What to publish on your own integration pages
If you are writing docs, onboarding notes, or partner setup steps:
- Say API credentials when the reader is creating a server-side integration.
- Say OAuth 2.0 when the reader is authorizing a client through the browser.
- Keep OAuth 2.1 guidance on its own technical page if you need to document stricter implementation profiles or migration rules.
- Avoid using "OAuth" as a catch-all for every API integration.
- Avoid telling readers to create API credentials if the real flow is redirect-based consent.

Registration belongs to the delegated-access path.
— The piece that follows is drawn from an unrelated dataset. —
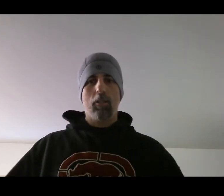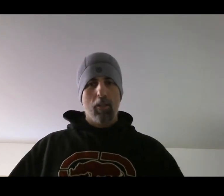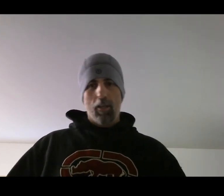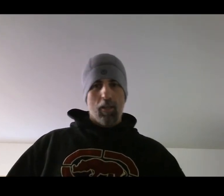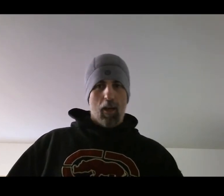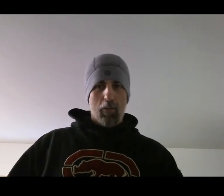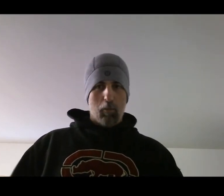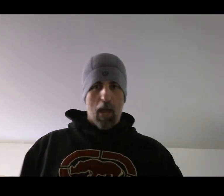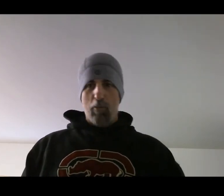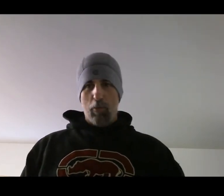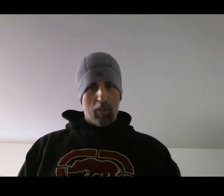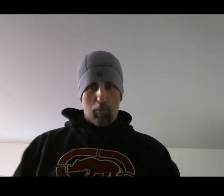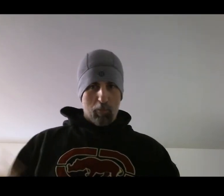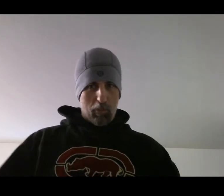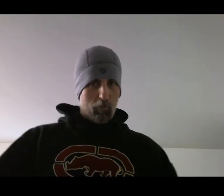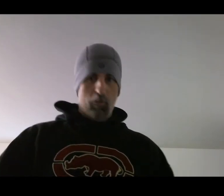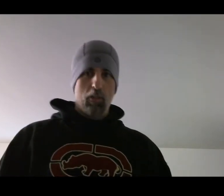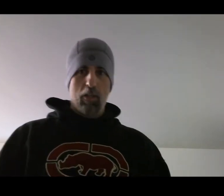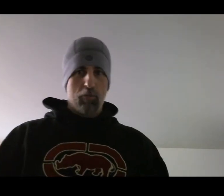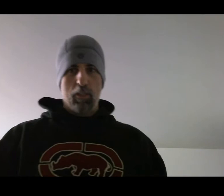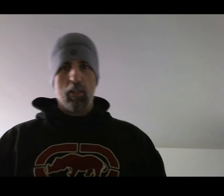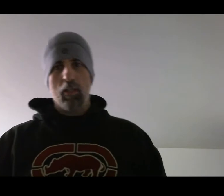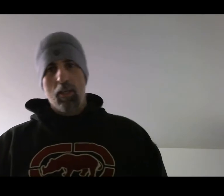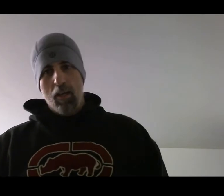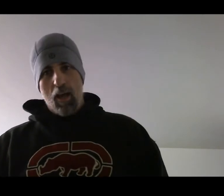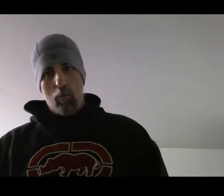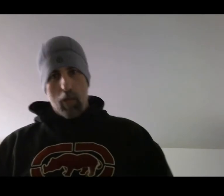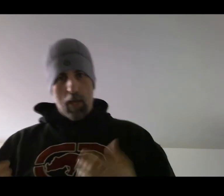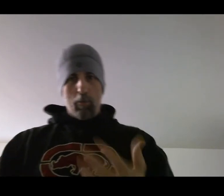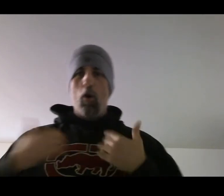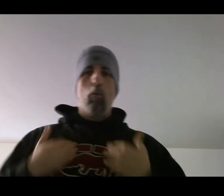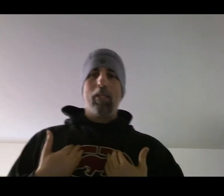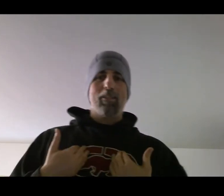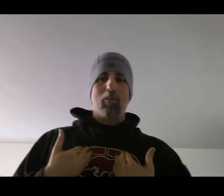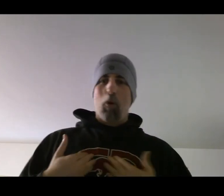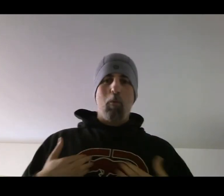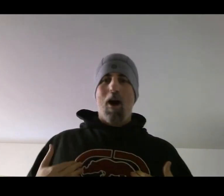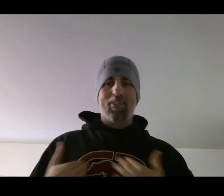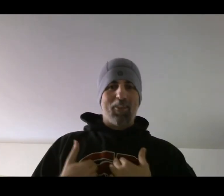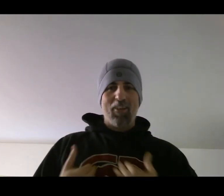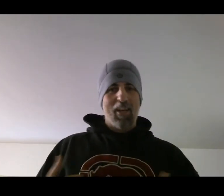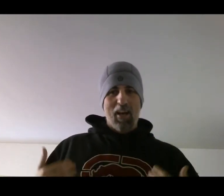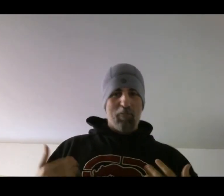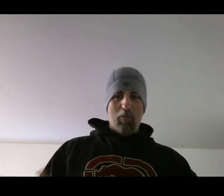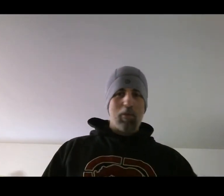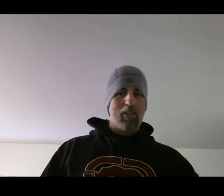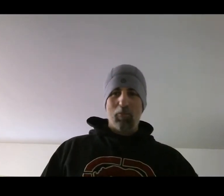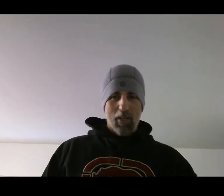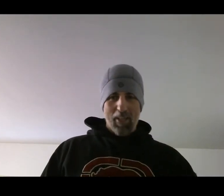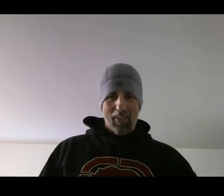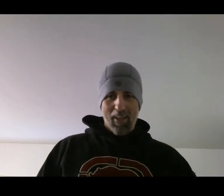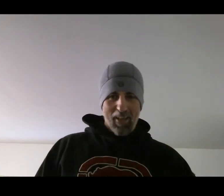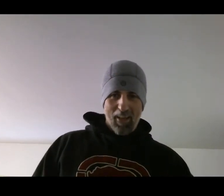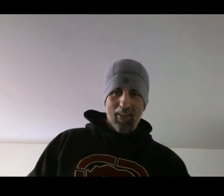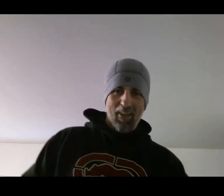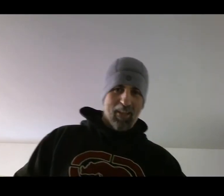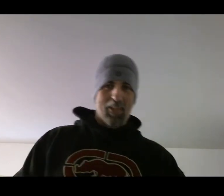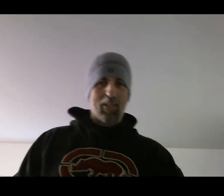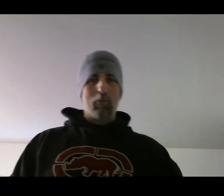that can be had with this people that will feel differently. But I am no means pro boxer. I've never been in the ring against someone who's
It should not be mixed into API credential onboarding.
That language distinction saves a lot of setup friction.
Where to go next
- Need the full server-side walkthrough: The Architecture of Modern Finance: Scaling Operations via Accounting APIs
- Need the AI-client path: MCP for accounting
- Need endpoint details: NewLedger API documentation
In practice, most teams should treat API credentials as the default integration path and OAuth 2.0 as the delegated-access path. Once you frame it that way, the App Connect model becomes much easier to explain and much harder to misuse.